The Challenge

Phase I

When a low hits, your brain yells EAT EVERYTHING. Phase I helps you treat the low like a pro, not a panic. You’ll use fast carbs on purpose, follow a simple timer, and get your momentum back without the bounce-back highs.

Stop over-treating lows

The problem

Lows trigger panic, which leads to overcorrecting, which leads to rollercoaster highs. It is exhausting

The Plan

  1. Eat 15 grams of fast carbs only - glucose tabs, gel, or juice.

  2. Set a 15 minute timer and get out of the kitchen. Distract yourself.

  3. Recheck. If still low, repeat step 1.

Why this works: Eating more does not make your blood sugar rise faster. Your brain is loud, but you are in control. Glucose tabs and gels are your best tools.

Your tools

  • Keep “low medicine” everywhere - bag, car, nightstand.

  • Use glucose tabs or gels first. Save food for later.

  • Set a repeating 15 minute timer on your phone or watch.

Quick Hacks

  • Treat, then walk away from the kitchen.

  • Use a 15 minute show, a puzzle game, or a text to a friend as a distraction.

  • Talk back to the panic with your plan: 15 carbs, 15 minutes, recheck.

What You’ll Feel

  • Less exhaustion.

  • Fewer rollercoaster highs and lows.

  • A calmer relationship with food.

  • More confidence when a low shows up.

Success Snapshot

You treated a low with tabs, you waited with a timer, you stayed out of the kitchen, and your BG came back into range without the spike. That’s a win.

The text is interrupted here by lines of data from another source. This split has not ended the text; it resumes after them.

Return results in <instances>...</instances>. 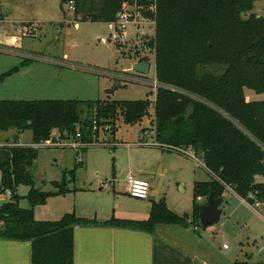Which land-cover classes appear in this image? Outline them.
<instances>
[{
  "label": "trees",
  "instance_id": "obj_1",
  "mask_svg": "<svg viewBox=\"0 0 264 264\" xmlns=\"http://www.w3.org/2000/svg\"><path fill=\"white\" fill-rule=\"evenodd\" d=\"M72 1L78 21L104 23L113 22L127 1L134 2ZM257 1L135 0L138 13L154 24V35L144 43L153 52L159 85L153 101L0 100V132L15 131L16 143L21 133L30 131L33 145L68 139L77 133L85 112L79 128L86 133H80L84 146L98 137L94 123L114 134L120 117L125 124H137L152 106L157 146L199 157L210 180L194 182L189 214H175L161 199L152 203L146 220L112 219L102 225L149 234L159 224L198 227L199 200L210 190L217 199L229 188L243 200L264 202V101H247L244 94L246 89L264 93V18L251 13ZM136 56L138 62L149 61L144 53ZM37 156L38 148L32 146L0 148V195L10 192L0 205V240L30 242L32 264H73V229L99 224L72 213L55 222H38L34 208L68 193L80 162L64 172L61 182L51 183L54 191L45 192L36 188L30 173ZM20 185L29 187L24 197L17 195ZM21 198L28 208L19 206Z\"/></svg>",
  "mask_w": 264,
  "mask_h": 264
},
{
  "label": "rangeland",
  "instance_id": "obj_2",
  "mask_svg": "<svg viewBox=\"0 0 264 264\" xmlns=\"http://www.w3.org/2000/svg\"><path fill=\"white\" fill-rule=\"evenodd\" d=\"M251 13L264 18V0L257 1ZM111 33L107 23L78 21L73 9L62 0H0V75L19 68L25 59L30 61L0 82V100L153 101L150 83L155 77L154 57L144 43L154 35V26L129 24L116 42L109 39ZM12 35L20 38L21 49L2 45ZM136 52L149 57V73L141 79L145 82L121 79L138 76L132 71L138 62ZM244 94L247 101H264V93L246 89ZM153 113L151 106L149 115L133 125L125 124L120 117L114 134L111 129L104 131V126H97L98 137L78 148L72 144L76 141L79 145L81 140L72 136L55 138L53 145L38 146V156L30 169L36 188L53 191L51 183L61 182L64 172L80 162L74 182H68V188L75 189L72 195L78 198L87 190L99 191L101 186H109L111 193L114 189L124 192L126 178L132 175L148 181L151 190L147 203L165 199L171 211L189 214L193 183L208 181L210 176L202 160L192 153L190 156L188 151L182 154L155 146ZM85 115L81 114L76 132L81 133ZM15 144L30 145V131L21 133L16 143L11 131L0 132V146ZM66 179L70 181V174ZM28 190V186L20 185L17 195L24 197ZM8 199V192L1 194L0 205ZM19 206L29 207L24 198ZM221 209L219 223L207 229L198 226L196 235L205 236L206 242L201 250L211 251L208 254L213 260V253H221L234 262L264 264V202L254 198L241 202L227 196Z\"/></svg>",
  "mask_w": 264,
  "mask_h": 264
},
{
  "label": "crops",
  "instance_id": "obj_3",
  "mask_svg": "<svg viewBox=\"0 0 264 264\" xmlns=\"http://www.w3.org/2000/svg\"><path fill=\"white\" fill-rule=\"evenodd\" d=\"M26 35L29 34L26 33ZM2 45L12 50L21 49L19 48L20 38L16 35L6 37L5 43ZM63 58L65 59L66 55ZM29 62L27 60L26 64L21 63L19 68L27 67ZM16 68L15 72L4 78H2L3 75L15 68L0 75V82H4L5 79L16 74L19 71V68ZM11 132L13 135L16 134L15 131ZM206 173L208 174L207 171ZM135 178L147 181L137 176ZM109 189V186H101L99 191L87 190L79 198L72 195L73 192L75 193V189H69L65 195L49 197L44 205L34 208V219L38 222H55L65 214L72 213L78 218L95 221L99 224L98 226H77L73 229V264L236 263L233 258L225 257L221 253L216 256L213 253V260L208 254L211 251L203 252L200 247L202 244H206L205 236L196 235L198 231L196 226L159 224L155 226L154 233L149 234L144 231L102 225L112 219L146 220L149 217L152 203L161 200L146 202L150 197L151 188L147 199L132 198L127 190L123 192L114 189L111 193ZM227 196H234L244 202L229 188H226L223 194V202ZM204 202V199L199 200L200 204ZM224 250L228 251V247ZM31 255L32 245L30 242L0 240V264H32Z\"/></svg>",
  "mask_w": 264,
  "mask_h": 264
},
{
  "label": "built area",
  "instance_id": "obj_4",
  "mask_svg": "<svg viewBox=\"0 0 264 264\" xmlns=\"http://www.w3.org/2000/svg\"><path fill=\"white\" fill-rule=\"evenodd\" d=\"M68 4H69V8L73 9V1L72 0L68 1ZM139 23L147 24V25L148 24L154 25L153 22L147 20L146 18H144L143 16H141L138 13L137 7L135 4V0L132 4H130L129 1H127L123 5L122 10L117 14L116 19L113 22L107 23L109 30L112 31V33L109 35V39H111L112 41H115V42L118 41L121 38L122 33L125 31V29L127 28V26L129 24L139 25ZM142 77H144V76L138 74L137 77H134V76L125 77L124 76V77H121V79L128 80L130 82H137V81L140 82V80L143 79ZM142 82H145V81H142ZM150 86H152L153 92L155 95V92H156L157 88L159 87L158 83L155 80V77H154V81L150 83ZM93 129L94 130L97 129L95 123H94ZM79 138H80V133L77 132L74 135V139H79ZM56 142H57L56 139L55 140L51 139L50 141H46V142L41 143V144H36V145L30 144L28 146H32L33 148L39 149L38 146L53 145ZM15 145H19V144H15ZM3 146H6V145H2V146H0V148H2ZM72 146L74 148H78L82 145L81 144L78 145L77 142L74 141ZM188 155L192 156L191 152H188ZM126 184H127V192H128L130 197L136 198V199H147V197L149 195V189H150V185L147 181L137 179L132 175H128L126 178ZM8 193H9V197H10V192H8ZM223 248L226 249L227 246L223 245Z\"/></svg>",
  "mask_w": 264,
  "mask_h": 264
},
{
  "label": "water",
  "instance_id": "obj_5",
  "mask_svg": "<svg viewBox=\"0 0 264 264\" xmlns=\"http://www.w3.org/2000/svg\"><path fill=\"white\" fill-rule=\"evenodd\" d=\"M149 69L148 63L136 62L133 65L132 71L139 75L146 76L149 73ZM222 204L223 198H215L213 192L210 190L205 202L199 206V224L203 229H207L211 225L219 223L222 216Z\"/></svg>",
  "mask_w": 264,
  "mask_h": 264
}]
</instances>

Share that on victory on Instagram and tag me in your story at @thebetes so we can all celebrate together!

Week 1

Over January and February, we’re focusing on one practical goal: fewer low blood sugars that wreck your nights and bleed into your days. Nothing complicated, nothing overwhelming—just clear actions, real follow-through, and momentum that actually sticks.

Week 2

Week Two is about locking in one small habit that makes everything else easier: treating lows with glucose before the pantry gets involved. This video walks through why that shift matters—shorter lows, fewer rebound spikes, clearer mornings—and invites you to practice it without aiming for perfection. If you’ve ever started a low calm and ended it negotiating with snacks like it’s a hostage situation, you’re in the right place. Watch, try it for the week, notice what pulls you off course, and count “glucose only, survived” as a win.

Week 3

Week Three zooms in on nighttime lows—the ones that hit when you’re exhausted, half-awake, and least interested in making thoughtful decisions. This video introduces a simple “night script” that replaces panic-buffet energy with a plan you’ve already decided on: glucose within reach, everything else out of arm’s way, and a short pause to let it work. The goal isn’t willpower at 2 a.m.; it’s setting up your environment so you don’t have to think. Rewrite the script at night, and daytime lows start feeling a whole lot easier.

Week 4

Low blood sugars are stressful enough without turning into a public performance. This week is about keeping your dignity (and your plan) intact—using a simple script and easy-to-grab glucose so you can treat the low quickly, calmly, and on your own terms, without explaining your pancreas to a room full of well-meaning snack pushers.

Week 5

Progress with lows rarely looks dramatic—it looks quiet, quick, and kind of boring. This week helps you learn to spot and celebrate those “nothing happened” moments in your CGM data, because smoother, faster recoveries are real wins, even if they don’t come with fireworks or brag-worthy graphs.

Week 6

Week six is about learning where progress actually hides. Before big lab wins ever show up, change shows up as shorter lows, softer rebounds, and fewer exhausting roller-coaster days—small shifts that mean your body and brain are carrying less stress, even if the week itself felt aggressively “meh.”

Week 7

This week is about separating emergency fuel from actual enjoyment. By letting glucose do its job during lows and saving comfort foods for when you’re steady, you protect tomorrow’s blood sugars and your relationship with food—no panic eating, no regret spiral, just better timing and more respect for both your body and your joy.

Week 8

This final week is about owning the win. You didn’t just “try a tip,” you built a real system—glucose where you need it, words ready when things get awkward, and proof you can change long-standing habits—so this isn’t a finish line moment, it’s a foundation you carry into the rest of the year (sticker fully earned).